As this subject seems to have broken out amongst spin doctors and media commentators, fuelled in part by Mr Tyrie’s comments, it is time to dust it down again.
There are five main runners:
1. Spend and borrow more in the public sector – the even larger fiscal stimulus. I dismissed this idea in previous posts. It is dangerous and unlikely to work. It is usually urged by people who do not understand that the Coalition government is spending more and borrowing huge sums. The last budget increased forecast borrowing by £34 billion up to 2014-15 compared to the July 2010 budget, but this big “boost” has led to a downward revision of growth forecasts.
2. Another bout of traditional quantitative easing. This would depress the pound more, fuelling yet more inflation. This in turn would cut consumers’ spending power further, depressing demand. Government debt would stay at high prices for a bit longer, creating and prolonging a bubble which one day has to be deflated. It is unlikely to make the favourable impact on living standards and growth its advocates hope.
3. A supply side revolution.

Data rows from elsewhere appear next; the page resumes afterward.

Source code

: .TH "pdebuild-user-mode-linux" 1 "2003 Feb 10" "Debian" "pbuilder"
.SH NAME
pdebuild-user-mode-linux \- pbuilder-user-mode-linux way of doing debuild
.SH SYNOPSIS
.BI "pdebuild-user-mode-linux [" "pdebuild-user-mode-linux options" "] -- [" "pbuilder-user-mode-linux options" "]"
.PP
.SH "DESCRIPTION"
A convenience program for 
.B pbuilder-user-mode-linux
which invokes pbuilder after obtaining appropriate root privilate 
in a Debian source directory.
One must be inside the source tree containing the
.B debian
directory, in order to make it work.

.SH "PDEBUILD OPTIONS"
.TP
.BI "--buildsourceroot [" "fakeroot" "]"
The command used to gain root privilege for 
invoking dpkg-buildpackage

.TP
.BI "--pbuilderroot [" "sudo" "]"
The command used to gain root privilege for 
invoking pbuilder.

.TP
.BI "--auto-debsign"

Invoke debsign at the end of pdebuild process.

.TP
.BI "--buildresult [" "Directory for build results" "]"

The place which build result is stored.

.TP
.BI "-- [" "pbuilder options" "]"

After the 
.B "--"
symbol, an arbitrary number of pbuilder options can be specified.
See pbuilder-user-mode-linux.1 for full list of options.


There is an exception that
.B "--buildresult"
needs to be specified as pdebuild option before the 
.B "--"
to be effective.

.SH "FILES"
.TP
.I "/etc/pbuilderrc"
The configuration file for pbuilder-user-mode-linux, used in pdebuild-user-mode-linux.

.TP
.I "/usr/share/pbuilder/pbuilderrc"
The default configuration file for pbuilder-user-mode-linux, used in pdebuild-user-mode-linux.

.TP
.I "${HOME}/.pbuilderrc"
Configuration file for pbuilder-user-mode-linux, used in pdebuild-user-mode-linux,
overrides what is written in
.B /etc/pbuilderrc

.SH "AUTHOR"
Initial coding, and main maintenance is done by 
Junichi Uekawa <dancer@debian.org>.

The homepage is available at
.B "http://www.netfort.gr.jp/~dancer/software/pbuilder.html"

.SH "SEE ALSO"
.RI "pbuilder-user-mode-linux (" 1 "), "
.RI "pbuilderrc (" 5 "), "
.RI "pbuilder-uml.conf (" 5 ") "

The government could cut tax rates on success and enterprise, and reduce the costs of regulation, offering a timely stimulus to business. This would help, but seems unlikely to come from the current government, given the Lib Dem influences. Mr Osborne has expressly ruled out tax cuts for three years, whilst ruling in cash spending increases throughout the plan period.
4. A state bank for small and medium sized enterprise. Some seem to be flirting with QE in a new style. The idea would be to print money and push it out to the private sector in the form of loans from a development bank or the like which the state owned. I dislike this idea, as I fear the state would be a poor judge of good ideas and prospects, and land us with yet more bad debts.
5. Capitalise new banks created from within the state banking sector with private sector money. If three banks, say, were set up, and each had £5 billion of new private capital raised from the markets, these banks could lend multiples of the £15 billion to worthwhile prospects. This could provide a welcome and private sector funded stimulus. This is the best idea.
Recent figures from the government showed that total spending keeps rising, and revenues are below estimate. The UK borrowed another £15.9 billion in August this year, up from £14 billion in August 2010. April to August saw total additional borrowing of £51.5 billion compared to £55.3 billion the previous year for the same period. This leaves the deficit reduction programme a little behind where it was planned to be on OBR figures. It is difficult to grasp how people can present this as overall cuts, or cutting too much too quickly. The increases in total spending do of course conceal some individual programme cuts as well as many increases.
Just for the record, total current public spending rose by £31.9 bn or 5.3% in the first year of this government, and is planned to rise by a further £23.9 bn or 3.8% this year. The last budget increased planned spending for the following year by £5.1 billion compared to the July 2010 Coalition budget. This increase and the accompanying large increases in borrowing over the four year period was presented as a “neutral” budget. The government plans to borrow an additional £485 billion over the planned five years of this Parliament. This is called a tight fiscal policy.